* _DATASET EXCERPTS_:
++++++++++++++++++++

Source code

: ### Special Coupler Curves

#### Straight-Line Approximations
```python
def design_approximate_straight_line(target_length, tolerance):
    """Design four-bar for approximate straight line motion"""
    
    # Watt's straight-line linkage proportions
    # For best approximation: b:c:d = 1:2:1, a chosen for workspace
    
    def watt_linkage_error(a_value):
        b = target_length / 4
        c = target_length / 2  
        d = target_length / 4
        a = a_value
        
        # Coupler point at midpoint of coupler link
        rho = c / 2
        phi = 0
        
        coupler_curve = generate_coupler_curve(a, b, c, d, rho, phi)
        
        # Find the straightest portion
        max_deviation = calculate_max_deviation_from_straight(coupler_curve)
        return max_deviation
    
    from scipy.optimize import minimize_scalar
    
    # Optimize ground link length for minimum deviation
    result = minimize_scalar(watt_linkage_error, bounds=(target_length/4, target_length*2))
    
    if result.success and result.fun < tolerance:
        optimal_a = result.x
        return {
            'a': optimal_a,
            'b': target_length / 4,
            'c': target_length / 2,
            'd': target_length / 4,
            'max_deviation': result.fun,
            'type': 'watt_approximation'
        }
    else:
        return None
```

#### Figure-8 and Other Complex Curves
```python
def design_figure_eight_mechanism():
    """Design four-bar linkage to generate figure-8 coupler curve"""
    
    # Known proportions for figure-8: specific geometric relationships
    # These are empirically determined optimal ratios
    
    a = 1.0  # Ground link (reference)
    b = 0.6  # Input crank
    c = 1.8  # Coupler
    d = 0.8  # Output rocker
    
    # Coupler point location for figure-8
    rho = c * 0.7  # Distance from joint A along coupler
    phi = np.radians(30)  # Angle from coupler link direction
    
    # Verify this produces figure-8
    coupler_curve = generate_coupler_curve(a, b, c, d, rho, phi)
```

++++++++++++++++++++

* _TASK GOAL_: Copy all lines of the listing above that contain the string "Curves".

* _EXPECTED OUTPUT_:
: ### Special Coupler Curves
#### Figure-8 and Other Complex Curves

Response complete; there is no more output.